The findings suggest the possibility of methods to maintain cognitive abilities in the elderly, he said. "Although we are still far from practical applications, if we can understand the differences between those elderly who show little or no cognitive decline, versus those who are clearly impaired, then we could try to find methods to help control age-related memory decline," said Cabeza. Such methods will depend on the origin of the compensation, he said.
"One possibility is that this bilateral recruitment reflects the use of alternative cognitive strategies," said Cabeza. "In that case, the goal would be to understand those strategies and try to use them to develop training regimes for seniors to enhance cognitive abilities.

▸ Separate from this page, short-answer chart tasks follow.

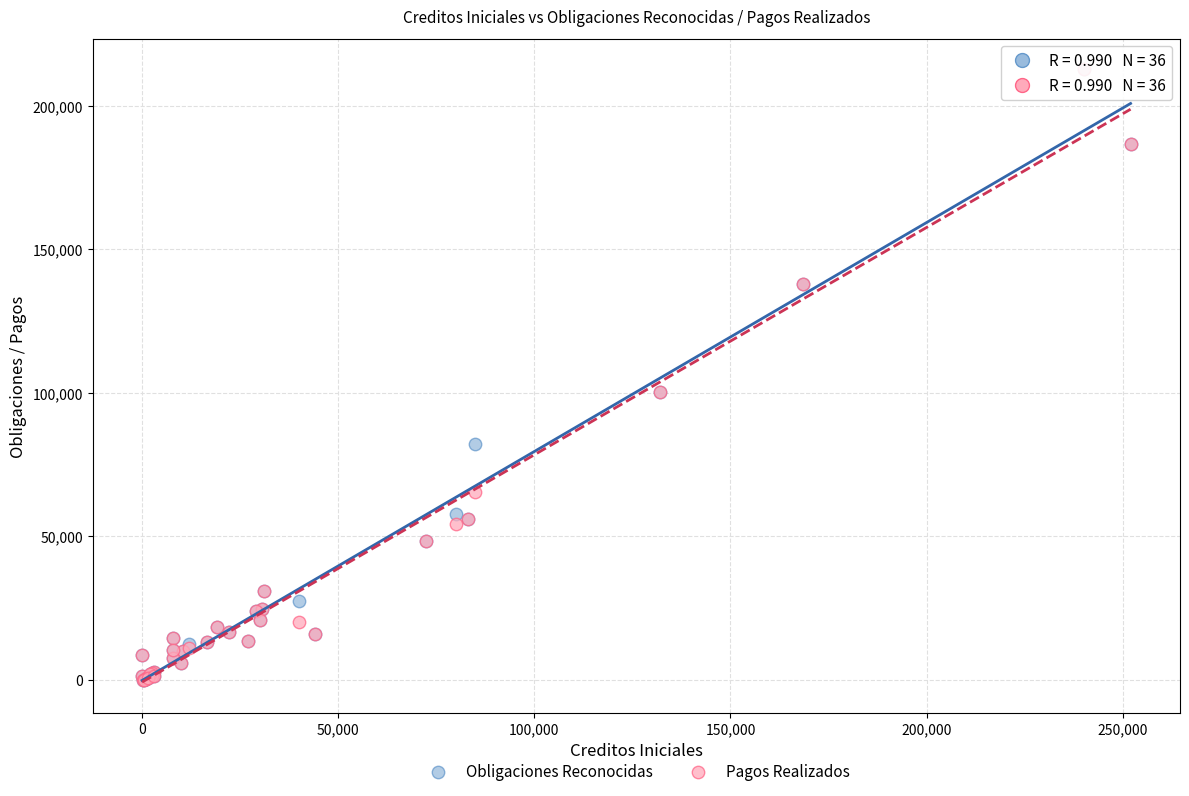

What are all the series names shown in the legend?

Obligaciones Reconocidas, Pagos Realizados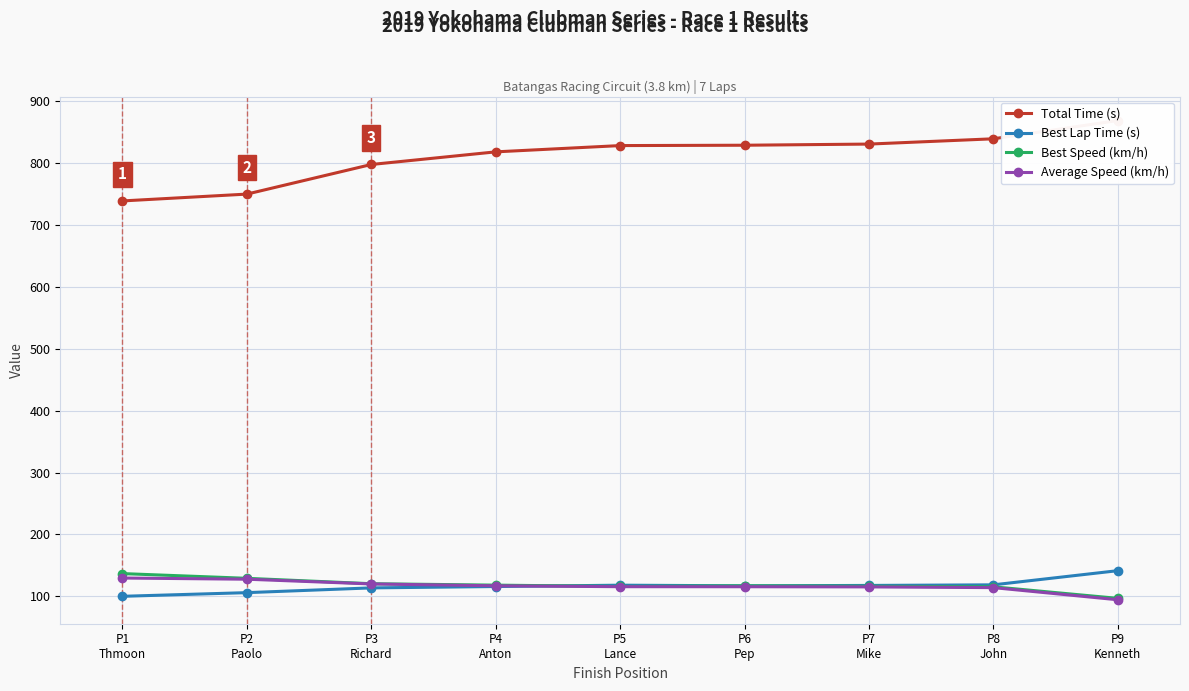

What is the label of the 2nd point from the left?

P2
Paolo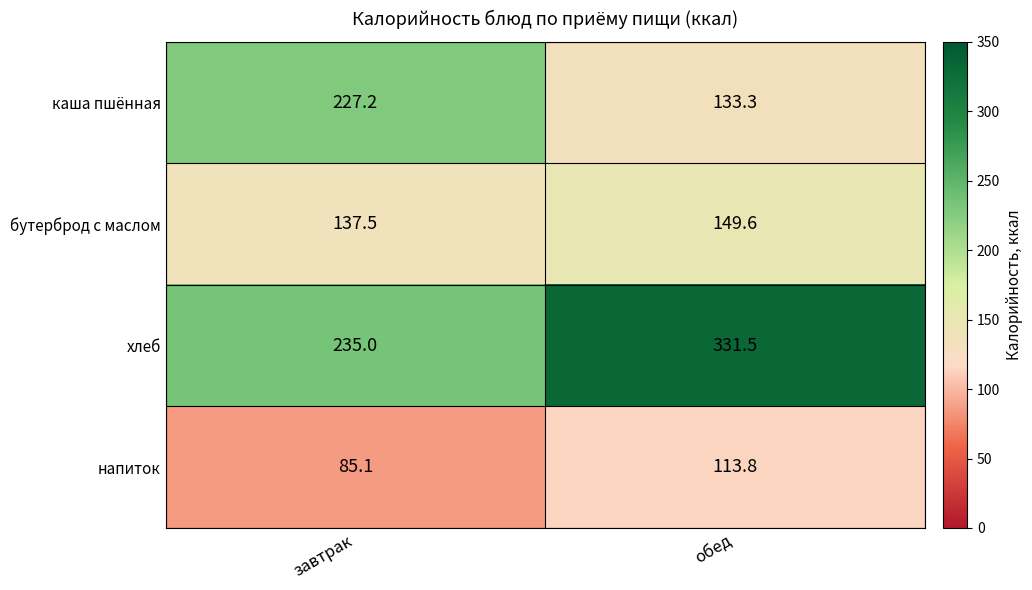

Between завтрак and обед, which series saw the biggest shift?

хлеб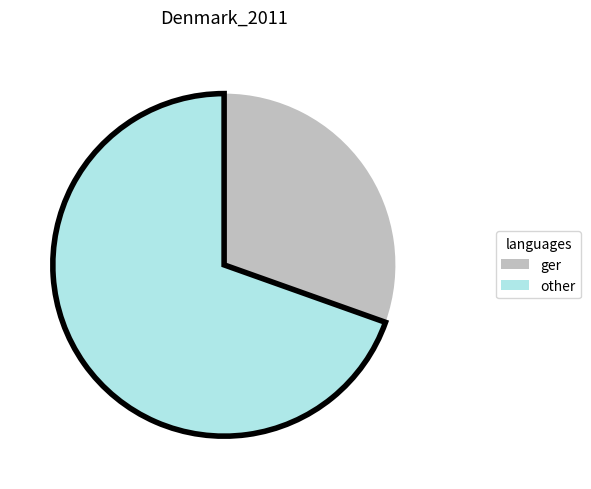

Rank the categories by value from highest to lowest.

other, ger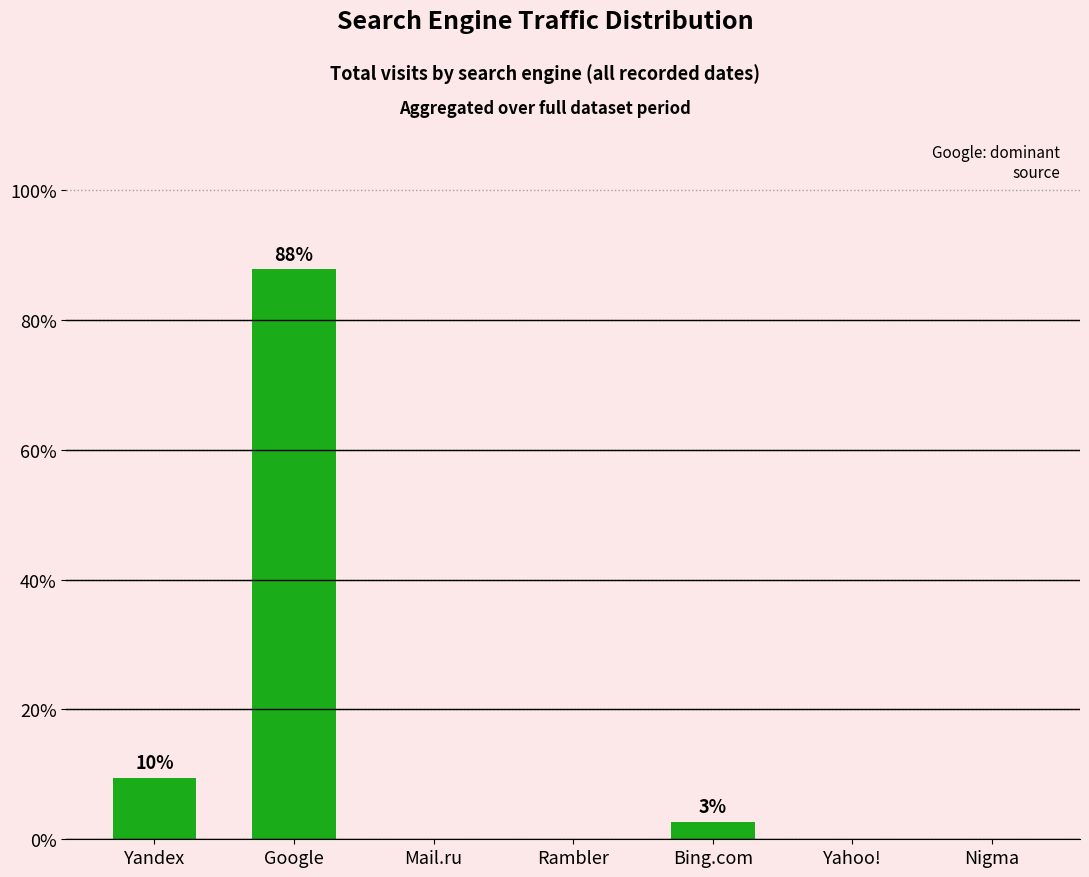

How many categories are shown in the chart?

7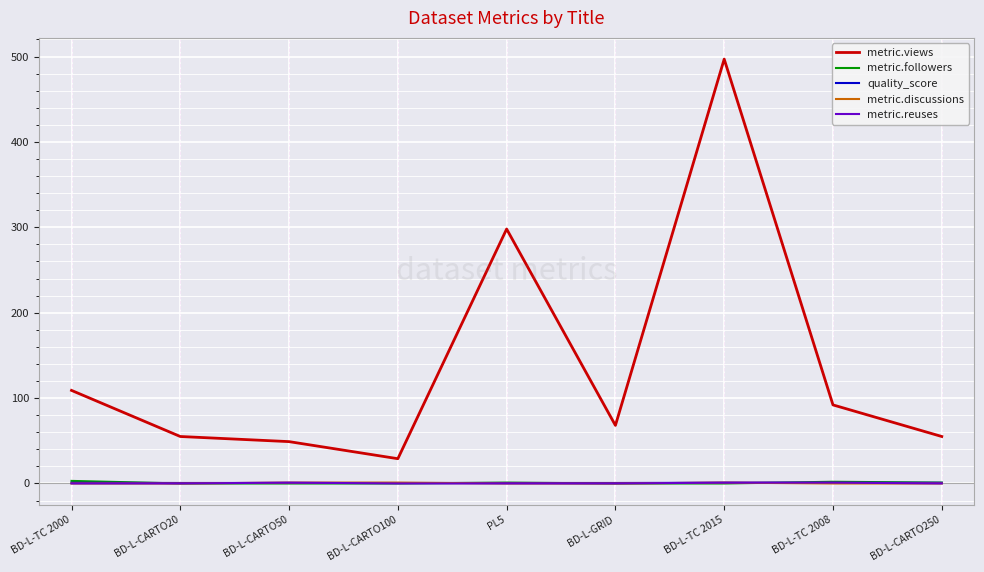

What is the average value of the quality_score series?

0.6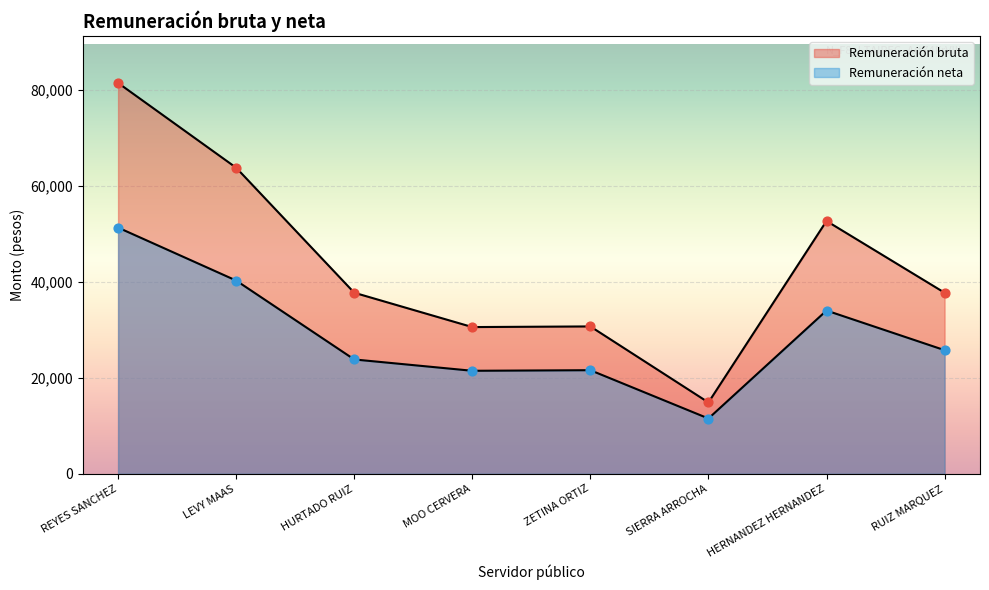

What are all the series names shown in the legend?

Remuneración bruta, Remuneración neta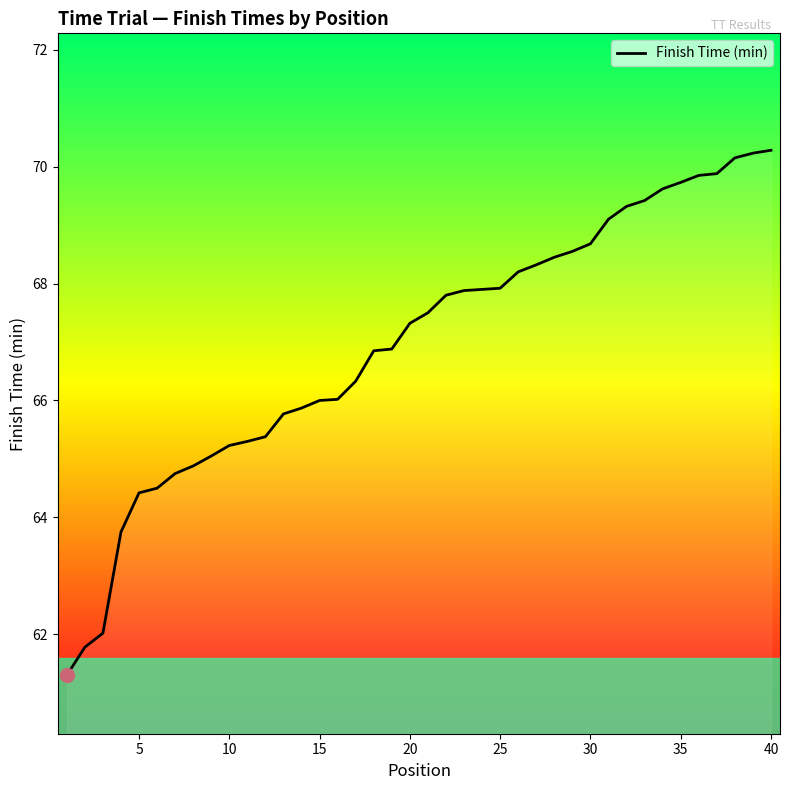

What is the smallest value displayed?

61.3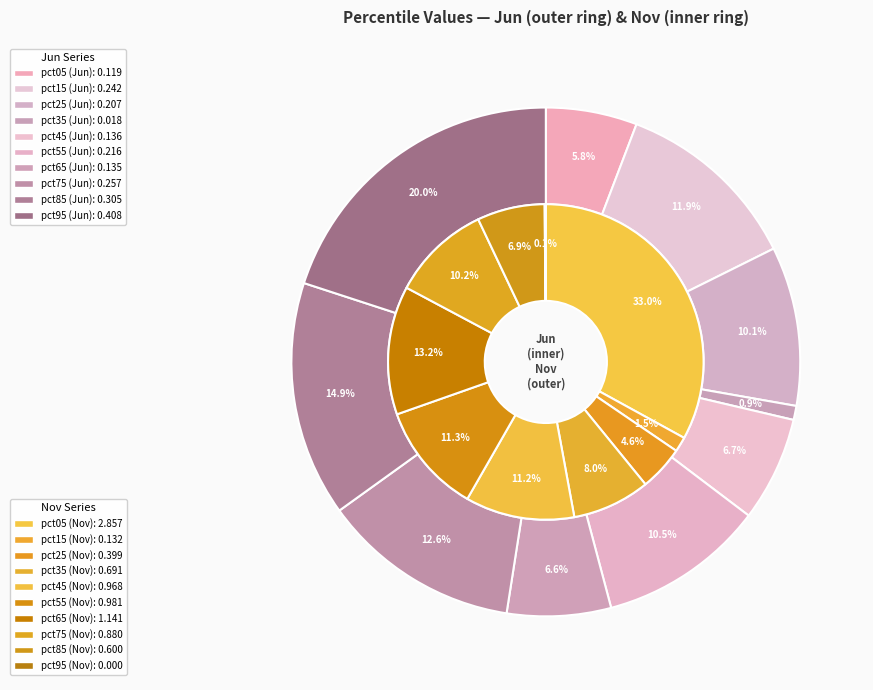

What percentage is the 2 slice, to the nearest percent?

5%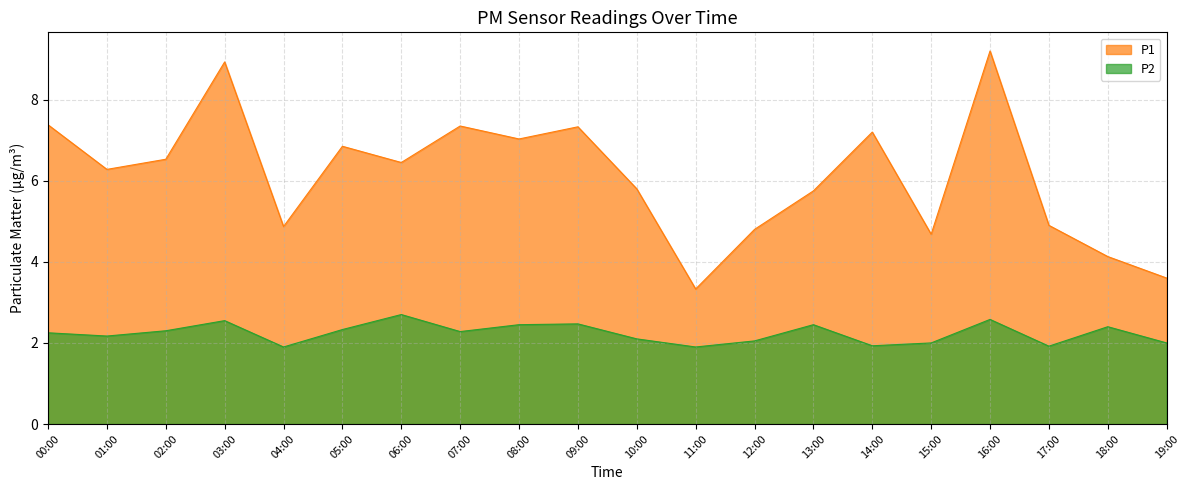

At which category does P1 reach its first local peak?

03:00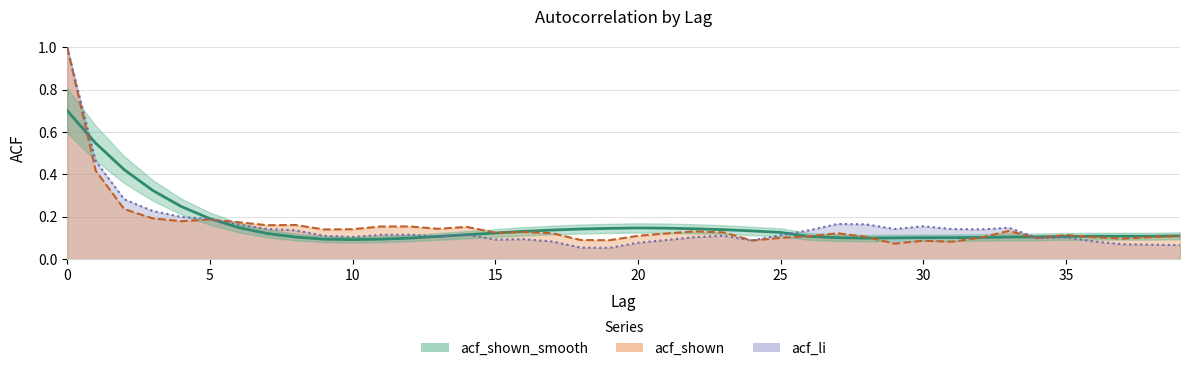

What is the difference between the maximum and minimum values in the acf_li (line) series?

0.9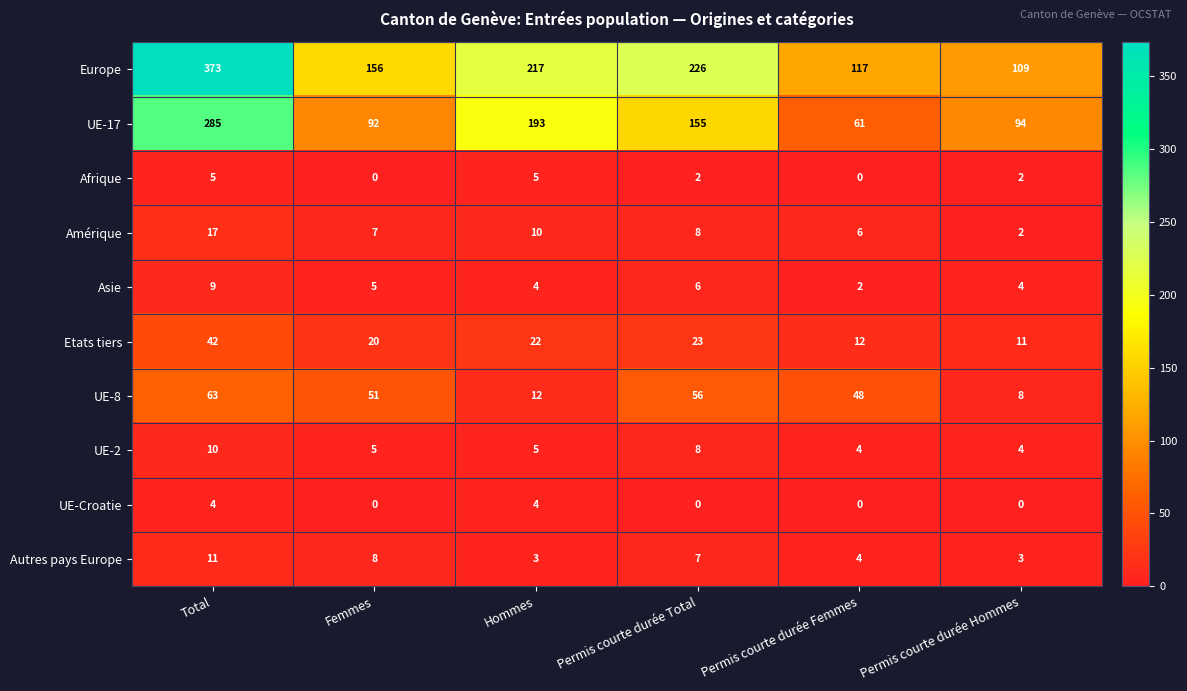

What is the greatest value displayed?

373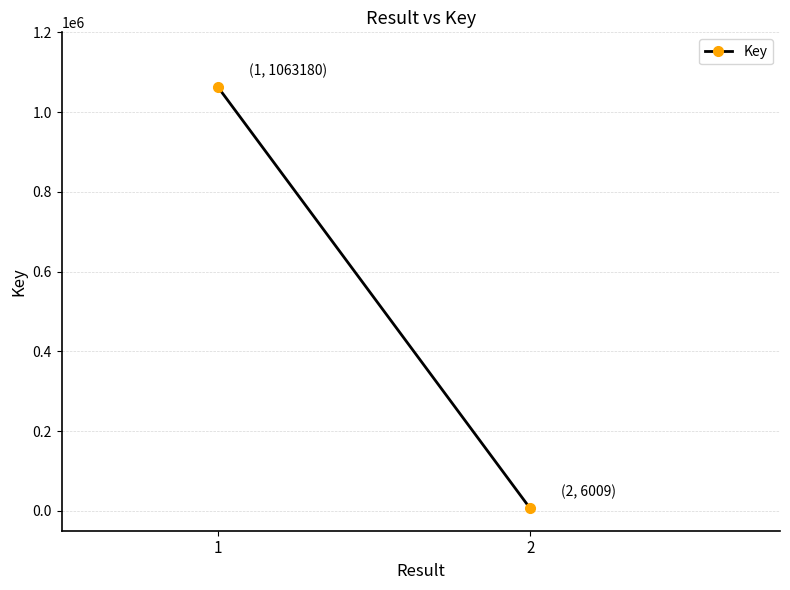

Count the values in the range 6009 to 1063180.

2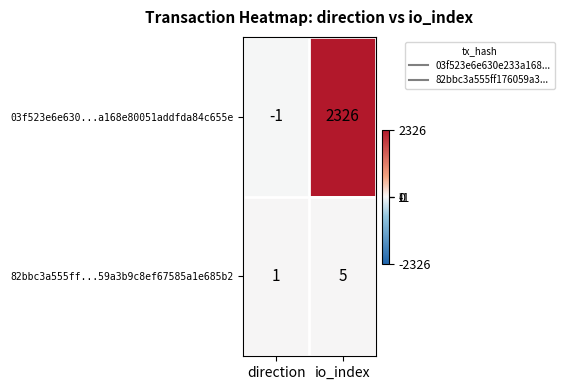

What is the minimum value shown in the chart?

-1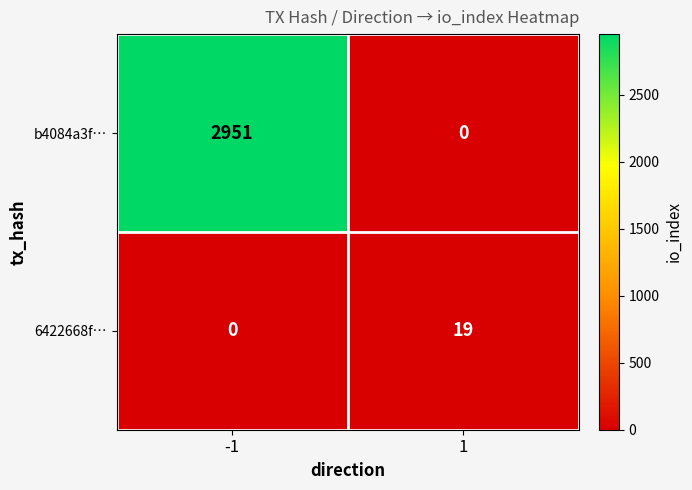

Which series has the largest range (max minus min)?

b4084a3f…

"However, these changes might also reflect more of a neurobiological mechanism, rather than a cognitive change," he said. "If so, we need to understand how to facilitate this contralateral recruitment, perhaps by using drugs."
Further studies will explore whether older adults show such bilateral brain activity during other kinds of cognitive tasks, such as attention, said Cabeza. Also, he said, further research should explore how compensatory changes affect the course of such dementias as Alzheimer's disease. Training or drugs to enhance compensation might alleviate some of the cognitive impairment of such diseases, he said.
The scientists' research was supported by Duke University, the Alberta Heritage Foundation for Medical Research and the Natural Sciences and Engineering Research Council of Canada.